The avian retinothalamofugal pathway reaches the telencephalon in an area known as visual wulst. A close functional analogy between this area and the early visual cortex of mammals has been established in owls. The goal of the present study was to assess quantitatively the directional selectivity and motion integration capability of visual wulst neurones, aspects that have not been previously investigated. We recorded extracellularly from a total of 101 cells in awake burrowing owls. From this sample, 88% of the units exhibited modulated directional responses to sinusoidal gratings, with a mean direction index of 0.74 ± 0.03 and tuning bandwidth of 28 ± 1.16°. A direction index higher than 0.5 was observed in 66% of the cells, thereby qualifying them as direction selective. Motion integration was tested with moving plaids, made by adding two sinusoidal gratings of different orientations. We found that 80% of direction‐selective cells responded optimally to the motion direction of the component gratings, whereas none responded to the global motion of plaids, whose direction was intermediate to that of the gratings.
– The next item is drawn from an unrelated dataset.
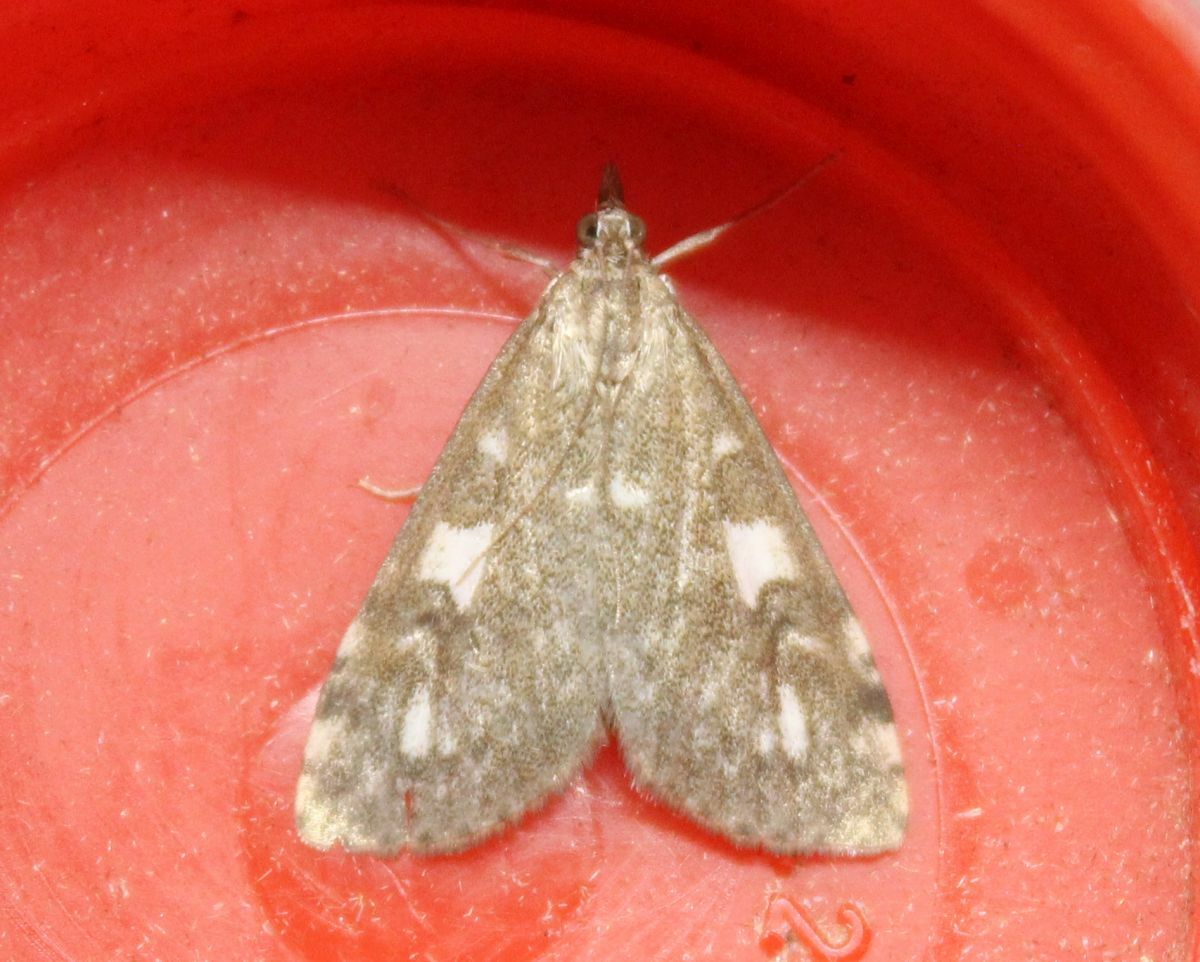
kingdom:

The remaining 20% were unclassifiable. The strength of component motion selectivity rapidly increased over a 200 ms period following stimulus onset, maintaining a relatively sustained profile thereafter. Overall, our data suggest that, as in the mammalian primary visual cortex, the visual wulst neurones of owls signal the local orientated features of a moving object. How and where these potentially ambiguous signals are integrated in the owl brain might be important for understanding the mechanisms underlying global motion perception.